Note to medical journalists: correlation does not prove causation

Some nice person sent me a link to this article earlier this week which appears in the UK’s broadsheet newspaper The Telegraph. I mention the fact that this publication is a ‘broadsheet’ because these larger format newspapers generally have a reputation of higher quality reporting compared to the ‘tabloids’.

Whether that true or not, I don’t know. What I do know is that the ‘story’ here is a familiar one. It actually appears to be about some research which links higher saturated fat with speedier mental decline during ageing, and monounsaturated fat with a protective effect. But the real story here, for me at least, is about how the reporter, Stephen Adams, at no point mentions that fact that this is an epidemiological study, and the limitations of this sort of research.
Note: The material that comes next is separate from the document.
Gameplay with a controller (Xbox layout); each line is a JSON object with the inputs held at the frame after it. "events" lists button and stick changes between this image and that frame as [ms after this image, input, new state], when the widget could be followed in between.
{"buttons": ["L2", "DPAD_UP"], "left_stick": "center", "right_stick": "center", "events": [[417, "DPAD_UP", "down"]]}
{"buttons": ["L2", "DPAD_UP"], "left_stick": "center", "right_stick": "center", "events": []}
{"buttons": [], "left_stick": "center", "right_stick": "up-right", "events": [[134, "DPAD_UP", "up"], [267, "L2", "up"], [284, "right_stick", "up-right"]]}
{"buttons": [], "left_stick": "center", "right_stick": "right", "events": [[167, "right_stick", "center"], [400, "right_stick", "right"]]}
In short, epidemiological studies look at associations between things. However, just because one thing is associated with another, this doesn’t mean this one thing is causing the other. This is because of things called confounding factors – perhaps true causative factors that are associated with other factors that are ‘innocent bystanders’. For example, let’s saywe have research which links ownership of a television with an increased risk of heart disease. Do televisions cause heart disease? Probably not. It’s more likely that one of the real issues here is watching television (i.e. sedentary behaviour) which, of course, is associated with owning a television. Eating rubbish snack foods in front of the TV might be a contributing factor here too, of course.

So, getting back to the study reported in The Telegraph, what it showed is that saturated fat is associated with enhanced mental decline. However, let’s all remember that for the last 30-odd years saturated fat has been roundly demonised by the nutritional and medical establishment. At the same time, we’ve heard generally positive things about monounsaturated fat. Now imagine we have a generally health-conscious individual hearing this advice loudly and consistently. Chances are they’ll attempt to act on this advice by cutting back on saturated fat and boosting their monounsaturated fat at the same time. Out goes the eggs and beef and in comes the olive oil and avocado. But, remember, this is a health-conscious type of person, so there’s a good chance they’re not going to smoke, or drink too much, and may well be regularly active too.

On the other hand, someone who is, say, less concerned about their health and has antibodies to health advice might choose to ignore advice to cut back on saturated fat and load up on monounsaturated instead, and may also continue to spend more time in front of the TV, drinking, smoking and eating unhealthy snack foods.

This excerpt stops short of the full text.